High-temperature luminescence in an $n$-GaSb/$n$-InGaAsSb/$p$-AlGaAsSb light-emitting heterostructure with a high potential barrier

The electroluminescent properties of an $n$-GaSb/$n$-InGaAsSb/$p$-AlGaAsSb heterostructure with a high potential barrier in the conduction band (large conduction-band offset) at the $n$-GaSb/$n$-InGaAsSb type-II heterointerface ($\Delta E_c$ = 0.79 eV) are studied. Two bands with peaks at 0.28 and 0.64 eV at 300 K, associated with radiative recombination in $n$-InGaAsSb and $n$-GaSb, respectively, are observed in the electroluminescence (EL) spectrum. In the entire temperature range under study, $T$ = 290–480 K, additional electron-hole pairs are formed in the $n$-InGaAsSb active region by impact ionization with hot electrons heated as a result of the conduction-band offset.
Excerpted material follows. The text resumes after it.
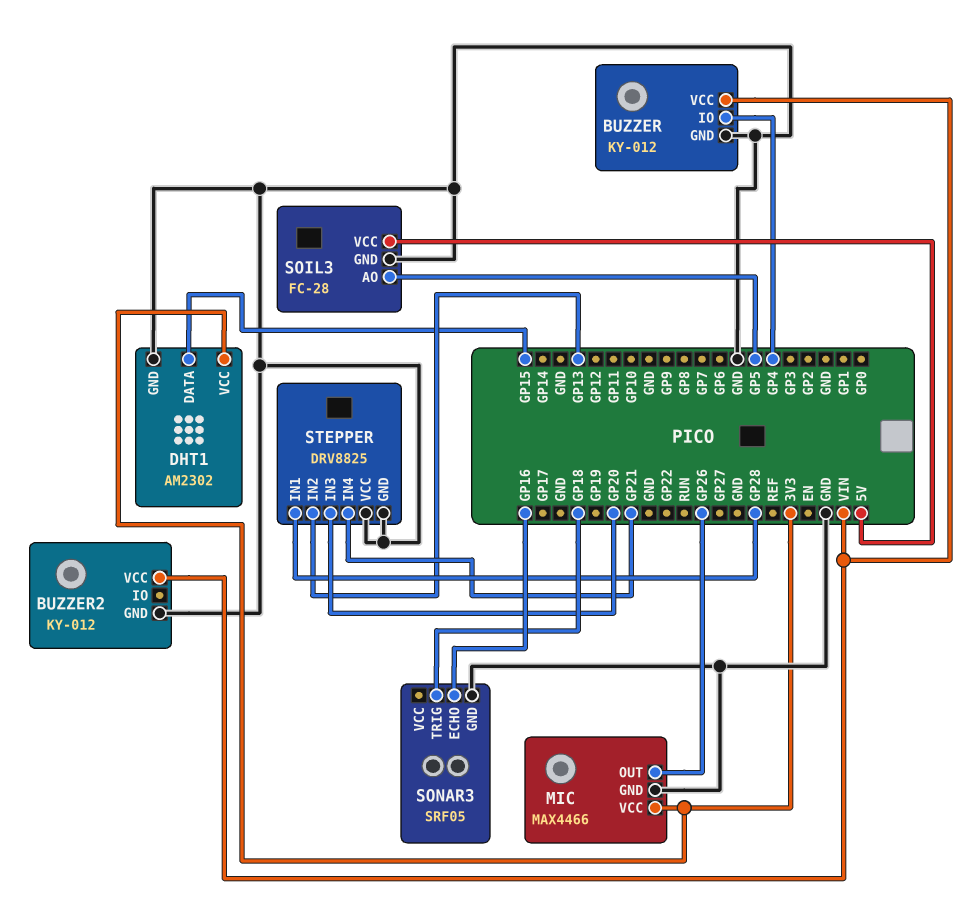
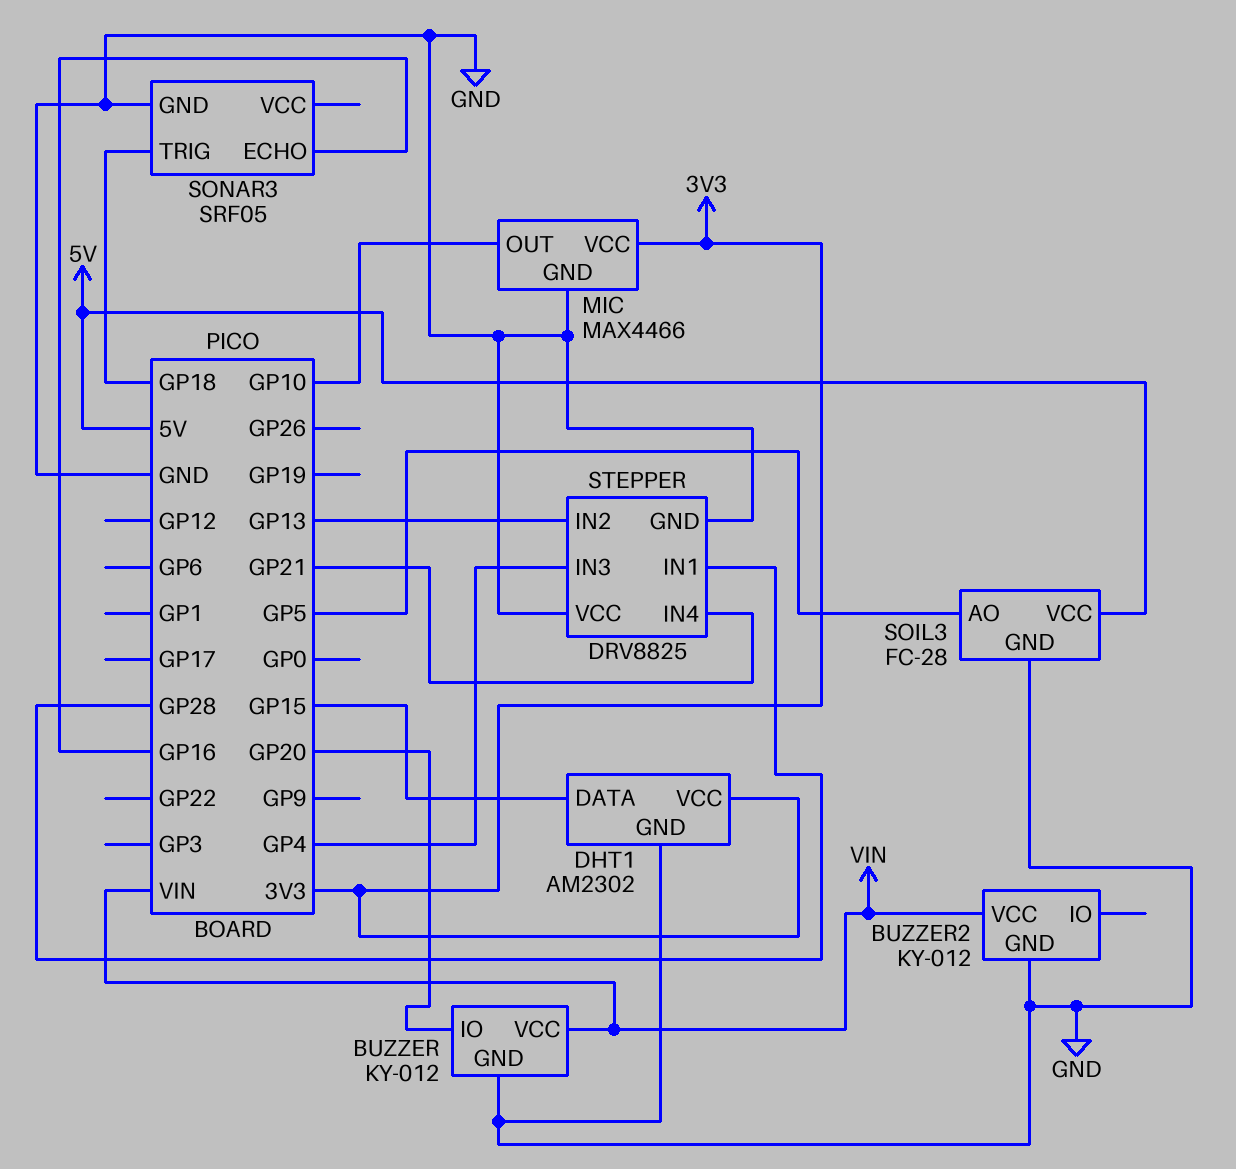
BUZZER pin IO: GP4 -> GP20
MIC pin OUT: GP26 -> GP10
STEPPER pin IN3: GP20 -> GP4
These pairs contribute to radiative recombination, which leads to a nonlinear increase in the EL intensity and output optical power with increasing pump current. A superlinear increase in the emission power of the long-wavelength band is observed upon heating in the temperature range $T$ = 290–345 K, and a linear increase is observed at $T >$ 345 K. This work for the first time reports an increase in the emission power of a light-emitting diode structure with increasing temperature. It is shown that this rise is caused by a decrease in the threshold energy of the impact ionization due to narrowing of the band gap of the active region.